29-07-2009
Unterwegs in China
Die ,,Geisterstadt" Urho

Im Trockengebiet Zentralasiens gibt es ein lehmgelbes Gebiet, das man als ,,Geisterstadt", Urho (auf Uigurisch: Urho, auf Chinesisch: Wu'erhe) bezeichnet. Die einzigartige Gestalt ihrer Landschaft hat sie zu einer berühmten Touristenattraktion gemacht. In dieser so genannten „Stadt" sind viele ockergelbe ,,Gebäude" zu sehen. Manche von ihnen sind massiv und mächtig, andere niedrig und klein. Die „Straßen" der Stadt sind breit und eben, aber wie ausgestorben. In Wirklichkeit ist dies eine menschenleere ,,Stadt" und Menschen haben tatsächlich nie in ihr gewohnt. Wenn es einen starken Sturm gibt, kommt allenfalls Sand in die Stadt. Dann verdunkelt sich der Himmel, das Land wird unter einer Sandschicht begraben. Man kann das bedrohliche Pfeifen des Windes hören. Es klingt wie Löwengebrüll oder auch wie jämmerliche Schreie. Wenn man hier übernachtet, erschreckt einen das Pfeifen des Windes fast zu Tode. Deshalb wird diese Gegend ,,Geisterstadt" genannt.

Die ,,Geisterstadt" Urho liegt im gleichnamigen Landstädtchen Urho in der Randzone des Junggar-Beckens in Nordxinjiang. Sie sieht wie Ruinen einer alten Stadt aus. Aber wenn man darin geht, entdeckt man, dass alle ,,Gebäude" Erdhügel, Erddämme und Anhöhen sind. Die Stadt ist also nicht von Menschenhand geschaffen, sondern ein Kunstwerk der Natur von atemberaubender Schönheit.

Genauso wenig wie es Menschen in dieser Stadt gibt, findet man dort Geister. Das Naturphänomen wird ,,Yadan-Landform" genannt. Das Wort Yadan (Uigurisch: Yadan oder Yardan) kann mit ,,steilem Hügel" oder ,,steilem Wall" übersetzt werden. In einigen anderen Gebieten von Xinjiang und Gansu sind diese einzigartigen Landschaftsformationen ebenfalls anzutreffen. Aber die Experten sind sich darüber einig, dass sich die schönste Yadan-Formation in der ,,Geisterstadt" unweit von Karamay befindet.
★ ★ ★
#### Aufgabe A
Schreiben Sie aus dem Ausgangstext den Abschnitt ab, der mit „Genauso wenig wie“ beginnt und bis einschließlich „von Karamay befindet.“ reicht.
#### Aufgabe B
Prüfen Sie anhand des Ausgangstextes, ob die folgenden Aussagen zutreffen. Antworten Sie jeweils mit Ja oder Nein und zitieren Sie die entscheidenden Worte des Textes wörtlich.
(i) In der Geisterstadt Urho haben früher Menschen gewohnt.
(ii) Die Geisterstadt Urho liegt in der Randzone des Junggar-Beckens in Nordxinjiang.
(iii) Yadan-Landschaftsformationen kommen ausschließlich in Urho vor.
#### Aufgabe C
Fassen Sie den Absatz des Ausgangstextes, der mit „Genauso wenig wie es Menschen“ beginnt, als Liste zusammen und behalten Sie dabei seine wichtigsten Fakten bei.
★ ★ ★
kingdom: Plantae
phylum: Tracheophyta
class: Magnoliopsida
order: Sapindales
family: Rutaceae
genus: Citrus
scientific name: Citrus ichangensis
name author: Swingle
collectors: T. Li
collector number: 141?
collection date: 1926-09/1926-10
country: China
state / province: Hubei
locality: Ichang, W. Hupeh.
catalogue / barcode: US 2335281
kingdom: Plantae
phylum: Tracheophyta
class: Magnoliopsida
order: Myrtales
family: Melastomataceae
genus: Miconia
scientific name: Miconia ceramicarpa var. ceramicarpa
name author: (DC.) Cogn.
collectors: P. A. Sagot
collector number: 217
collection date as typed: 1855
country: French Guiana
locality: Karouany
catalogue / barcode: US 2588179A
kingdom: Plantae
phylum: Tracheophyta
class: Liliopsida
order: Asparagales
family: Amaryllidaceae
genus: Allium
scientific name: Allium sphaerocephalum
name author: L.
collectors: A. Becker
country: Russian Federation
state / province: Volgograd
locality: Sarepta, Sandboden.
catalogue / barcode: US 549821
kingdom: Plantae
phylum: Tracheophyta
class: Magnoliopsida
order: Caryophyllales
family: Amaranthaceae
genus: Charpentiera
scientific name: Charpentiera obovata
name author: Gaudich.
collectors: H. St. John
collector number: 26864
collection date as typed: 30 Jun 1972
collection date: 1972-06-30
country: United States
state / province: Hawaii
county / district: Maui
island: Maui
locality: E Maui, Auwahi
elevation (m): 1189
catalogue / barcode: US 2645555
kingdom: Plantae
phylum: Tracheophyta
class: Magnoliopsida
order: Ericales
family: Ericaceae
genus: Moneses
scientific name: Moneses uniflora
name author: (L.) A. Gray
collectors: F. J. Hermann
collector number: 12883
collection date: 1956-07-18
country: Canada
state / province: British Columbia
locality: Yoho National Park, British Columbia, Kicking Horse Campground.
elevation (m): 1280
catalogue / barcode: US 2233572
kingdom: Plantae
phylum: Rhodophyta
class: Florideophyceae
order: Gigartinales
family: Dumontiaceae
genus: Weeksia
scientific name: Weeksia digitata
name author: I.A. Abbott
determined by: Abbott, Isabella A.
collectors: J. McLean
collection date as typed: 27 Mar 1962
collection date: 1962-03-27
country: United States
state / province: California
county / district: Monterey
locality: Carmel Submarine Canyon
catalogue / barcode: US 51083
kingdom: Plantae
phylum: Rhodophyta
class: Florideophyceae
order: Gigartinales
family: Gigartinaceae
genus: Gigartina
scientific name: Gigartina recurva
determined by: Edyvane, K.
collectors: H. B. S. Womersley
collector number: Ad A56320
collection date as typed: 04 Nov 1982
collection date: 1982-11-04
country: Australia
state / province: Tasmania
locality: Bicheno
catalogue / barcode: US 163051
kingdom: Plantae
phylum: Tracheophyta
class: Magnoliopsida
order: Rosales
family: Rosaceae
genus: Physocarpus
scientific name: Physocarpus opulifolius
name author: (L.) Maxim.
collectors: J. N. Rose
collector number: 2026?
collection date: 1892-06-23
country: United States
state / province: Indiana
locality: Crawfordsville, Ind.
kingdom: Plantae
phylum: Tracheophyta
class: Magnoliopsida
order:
★ ★ ★
#### Lösung A
Genauso wenig wie es Menschen in dieser Stadt gibt, findet man dort Geister. Das Naturphänomen wird ,,Yadan-Landform" genannt. Das Wort Yadan (Uigurisch: Yadan oder Yardan) kann mit ,,steilem Hügel" oder ,,steilem Wall" übersetzt werden. In einigen anderen Gebieten von Xinjiang und Gansu sind diese einzigartigen Landschaftsformationen ebenfalls anzutreffen. Aber die Experten sind sich darüber einig, dass sich die schönste Yadan-Formation in der ,,Geisterstadt" unweit von Karamay befindet.

#### Lösung B
(i) Nein: „Menschen haben tatsächlich nie in ihr gewohnt“
(ii) Ja: „in der Randzone des Junggar-Beckens in Nordxinjiang“
(iii) Nein: „In einigen anderen Gebieten von Xinjiang und Gansu sind diese einzigartigen Landschaftsformationen ebenfalls anzutreffen.“

#### Lösung C
- In der Stadt gibt es weder Menschen noch Geister.
- Das Naturphänomen heißt „Yadan-Landform“.
- Yadan (uigurisch Yadan oder Yardan) lässt sich mit „steilem Hügel“ oder „steilem Wall“ übersetzen.
- Solche Formationen finden sich auch in einigen anderen Gebieten von Xinjiang und Gansu.
- Nach Ansicht der Experten liegt die schönste Yadan-Formation in der „Geisterstadt“ unweit von Karamay.